例え、戦争が起きようとも、僕が自分にとって大切な人を愛する事は変わらない。それは国としての境界を越えるからだ。僕ら個人の問題であって、国は関係ないからだ。

でも同時に責任逃れとかでも何でもなく、僕は戦争とか、それらの問題が僕一人で解決出来るものではないことも知っている。だからこそ、僕はその現状を作っている一欠片としてそれに向き合いきれないこともあるだろうし、向き合いたいと思う一方でどうしてもそう出来ない現状になってしまう可能性もあると思っている。

正直ままならないと思っている。
どうにも出来ないと思っている。

だからこそ知りたいと思う。
僕等は言語や文化を知る努力をしていくのだと思う。

理解出来ない何かに立ち向かう時、その背景を理解して居れば、意味合いを知っている分、何も知らないことで相手を否定せずに済む。少なくともうわべだけを見て、傷つけずに済む。

僕はあの日、ショックを受けた。
少なからず、かつての彼に「勝手に」失望して、傷ついた。
彼が僕の反応をどう受け取ったのかは今でも聞いていないので知る由もない。でも、頭をぶん殴られたかと思った僕の反応は少なからず好まれるものではなかったと予想するし、そういう意味で彼を傷つけていたかもしれない。

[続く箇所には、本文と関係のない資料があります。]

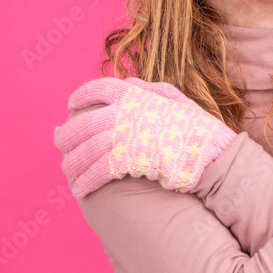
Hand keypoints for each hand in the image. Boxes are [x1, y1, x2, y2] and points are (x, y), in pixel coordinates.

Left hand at [53, 77, 238, 197]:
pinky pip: (97, 171)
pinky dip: (85, 181)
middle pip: (84, 123)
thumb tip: (127, 83)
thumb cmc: (199, 130)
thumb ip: (150, 90)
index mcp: (137, 96)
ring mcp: (127, 136)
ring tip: (68, 172)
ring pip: (86, 150)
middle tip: (59, 143)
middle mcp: (127, 112)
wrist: (213, 156)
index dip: (81, 95)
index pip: (99, 88)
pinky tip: (79, 189)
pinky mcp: (129, 161)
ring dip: (73, 163)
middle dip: (68, 135)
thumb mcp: (177, 101)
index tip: (71, 104)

でも、あの時、僕がもし兵役について少しでも知っていたなら、あんなに怯えずに済んでいたと思う。少なくとも、あんな風に振舞わずに済んだかもしれない。

知識を付けた今だから思えることもあるのだ。
知識がなかったころの自分が悪かったとは少しも思わないけれど、それでも、今言えること、考えられることに誇りもあるのだ。

長々書いて来たけれど、要はこんなことが言いたい。

僕が韓国語を学ぶのは、僕が彼について知りたいからだ。
僕という一人の人間の記憶に残り続けている彼を、彼の持つ背景を知りたいからだ。
彼が帰ると言ったその国、「韓国」について、知りたいからだ。

僕がかつて越える事の出来なかった境界を言語という方法で乗り越える気がしているからだ。
もしかしたら何も変わらないかもしれなくても取り組んではみたいのだ。戦ってはみたいのだ。

戦う、は今の情勢の中でちょっと不謹慎な単語かもしれないがあえて使う。
僕は戦いたい。
自分達が勝手につけてしまっているかもしれない境界を越えるために。

ここまで読んでくださってありがとうございました。

あなたに祝福あれ。
あなたを大切に思う誰かに祝福あれ。